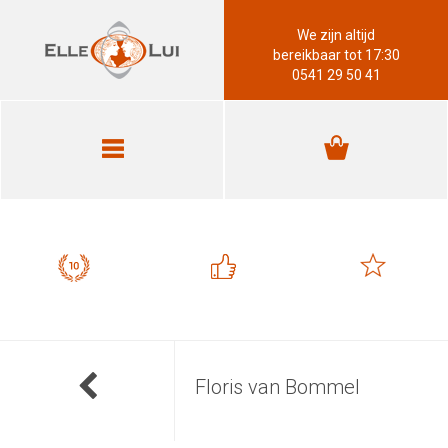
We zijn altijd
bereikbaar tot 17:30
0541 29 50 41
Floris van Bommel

══════════════════════════════

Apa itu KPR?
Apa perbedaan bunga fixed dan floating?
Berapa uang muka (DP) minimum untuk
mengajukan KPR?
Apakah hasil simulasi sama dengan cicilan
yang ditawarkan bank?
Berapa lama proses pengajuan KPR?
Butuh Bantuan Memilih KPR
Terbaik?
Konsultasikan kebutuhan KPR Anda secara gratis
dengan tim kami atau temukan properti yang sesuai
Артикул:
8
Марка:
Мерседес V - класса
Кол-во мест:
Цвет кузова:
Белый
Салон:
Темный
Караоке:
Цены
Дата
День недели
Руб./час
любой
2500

══════════════════════════════

From the material above, retype precisely the lines between the line holding "We zijn altijd" and the line holding "Floris van Bommel", inclusive, and nothing beyond them.

We zijn altijd
bereikbaar tot 17:30
0541 29 50 41
Floris van Bommel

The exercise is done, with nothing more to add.